● **WHAT IS EXPECTED**
Stop at the line containing "aansprakelijkheid deel 2": every line of the listing from the first up to that one must be set down exactly.

● **STORED DATA**
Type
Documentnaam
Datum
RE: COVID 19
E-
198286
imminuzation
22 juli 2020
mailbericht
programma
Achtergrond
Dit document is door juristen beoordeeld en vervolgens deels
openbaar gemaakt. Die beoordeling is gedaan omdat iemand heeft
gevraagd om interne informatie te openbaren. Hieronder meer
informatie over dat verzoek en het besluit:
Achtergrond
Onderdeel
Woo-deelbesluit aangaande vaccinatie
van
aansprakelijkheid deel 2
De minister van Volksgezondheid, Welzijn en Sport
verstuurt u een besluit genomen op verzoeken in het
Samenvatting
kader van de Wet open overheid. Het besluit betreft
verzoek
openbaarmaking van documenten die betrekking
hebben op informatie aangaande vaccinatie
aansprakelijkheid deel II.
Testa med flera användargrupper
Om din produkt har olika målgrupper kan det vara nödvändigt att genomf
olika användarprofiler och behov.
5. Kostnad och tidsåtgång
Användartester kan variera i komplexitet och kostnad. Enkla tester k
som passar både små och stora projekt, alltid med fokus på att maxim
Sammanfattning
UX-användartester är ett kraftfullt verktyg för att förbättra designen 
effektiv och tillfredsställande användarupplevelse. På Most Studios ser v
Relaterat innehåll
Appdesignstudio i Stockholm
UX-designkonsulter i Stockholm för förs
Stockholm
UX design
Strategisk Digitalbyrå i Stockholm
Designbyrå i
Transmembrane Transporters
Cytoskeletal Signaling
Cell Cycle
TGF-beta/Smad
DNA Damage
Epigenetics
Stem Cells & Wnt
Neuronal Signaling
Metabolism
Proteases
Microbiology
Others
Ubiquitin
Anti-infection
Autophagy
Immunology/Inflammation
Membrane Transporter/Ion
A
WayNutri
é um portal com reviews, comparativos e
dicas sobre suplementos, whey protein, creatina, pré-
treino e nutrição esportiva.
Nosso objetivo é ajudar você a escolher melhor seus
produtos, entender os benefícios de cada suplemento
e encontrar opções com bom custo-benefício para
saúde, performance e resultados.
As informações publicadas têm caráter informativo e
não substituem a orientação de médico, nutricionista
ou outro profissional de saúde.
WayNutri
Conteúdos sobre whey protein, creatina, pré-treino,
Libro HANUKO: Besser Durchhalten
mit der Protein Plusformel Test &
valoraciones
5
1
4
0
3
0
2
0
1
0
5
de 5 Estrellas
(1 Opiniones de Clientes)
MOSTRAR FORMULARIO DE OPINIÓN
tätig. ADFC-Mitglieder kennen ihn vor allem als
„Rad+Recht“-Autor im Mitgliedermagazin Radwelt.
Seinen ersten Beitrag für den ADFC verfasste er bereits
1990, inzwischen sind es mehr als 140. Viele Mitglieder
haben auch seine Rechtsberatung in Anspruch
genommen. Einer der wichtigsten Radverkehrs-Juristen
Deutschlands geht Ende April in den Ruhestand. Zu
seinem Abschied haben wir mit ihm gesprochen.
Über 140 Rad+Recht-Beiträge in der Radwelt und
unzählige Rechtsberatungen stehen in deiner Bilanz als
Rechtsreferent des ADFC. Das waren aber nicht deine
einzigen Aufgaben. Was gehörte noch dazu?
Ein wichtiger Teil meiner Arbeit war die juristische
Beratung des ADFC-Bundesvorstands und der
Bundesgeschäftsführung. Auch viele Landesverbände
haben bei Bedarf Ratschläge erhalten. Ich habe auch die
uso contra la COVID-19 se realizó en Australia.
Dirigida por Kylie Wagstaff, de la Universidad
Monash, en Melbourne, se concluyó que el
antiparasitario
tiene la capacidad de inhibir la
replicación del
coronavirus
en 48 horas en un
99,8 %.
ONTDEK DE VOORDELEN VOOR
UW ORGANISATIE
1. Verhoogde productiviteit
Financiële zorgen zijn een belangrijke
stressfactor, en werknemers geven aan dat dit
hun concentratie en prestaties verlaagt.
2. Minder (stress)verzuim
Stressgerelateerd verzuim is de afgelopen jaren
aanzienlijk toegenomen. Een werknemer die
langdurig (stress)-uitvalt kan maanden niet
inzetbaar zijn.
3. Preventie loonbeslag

● **SOLUTION FOR THIS EXERCISE**
Type
Documentnaam
Datum
RE: COVID 19
E-
198286
imminuzation
22 juli 2020
mailbericht
programma
Achtergrond
Dit document is door juristen beoordeeld en vervolgens deels
openbaar gemaakt. Die beoordeling is gedaan omdat iemand heeft
gevraagd om interne informatie te openbaren. Hieronder meer
informatie over dat verzoek en het besluit:
Achtergrond
Onderdeel
Woo-deelbesluit aangaande vaccinatie
van
aansprakelijkheid deel 2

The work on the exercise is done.